投稿: NASHI | 2007/10/12 21:22
言及いただいて恐縮です。
>「ようわからんかった」。
>「だって空港出たら、すぐ寺崎ってそれはねぇだろう」
爆!!!
なんかすごくいいです。
私も実は思いました。島を出発するたえこが乗った車の光景で・・・
「おいおい、そっちは空港と逆だろう」
「体操している浜は、ビレッジのペンションから遠いのに何故音楽が聞こえるんだ?!」
・・・・・・・・ある意味、無垢でいられない悲しさを味わったともいえるかもです。笑)
「なにもない」が「ある」場所は、実は沢山のものがあるんですよね。島にいるといつもそれを感じるので満ち足ります。

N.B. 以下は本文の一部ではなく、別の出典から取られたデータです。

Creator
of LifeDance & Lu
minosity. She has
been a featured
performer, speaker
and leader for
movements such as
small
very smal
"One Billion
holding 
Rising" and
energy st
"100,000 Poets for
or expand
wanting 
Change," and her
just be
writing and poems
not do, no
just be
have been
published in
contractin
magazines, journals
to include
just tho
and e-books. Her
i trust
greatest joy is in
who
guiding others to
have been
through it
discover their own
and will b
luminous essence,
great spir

都会にいるほうがなにかの欠如を常に感じます。
投稿: あんとに庵 | 2007/10/13 01:04
NASHIさん
島尾ミホを撮った『ドルチェ』のロシア人監督が、
奄美大島に来て、ここは都会だと感想を漏らしますね。
それを思い出しました。
でも、すぐ近くに森の時間が流れてるって、いいですよね。
投稿: 喜山 | 2007/10/13 09:51
あんとに庵さん
たしかに、都会は過剰の空虚という感じで、いつも飢餓感と隣り合わせな気がします。
『めがね』の役者さんが、与論島に行ったら、欲望がそぎ落とされたというの、分かりますね。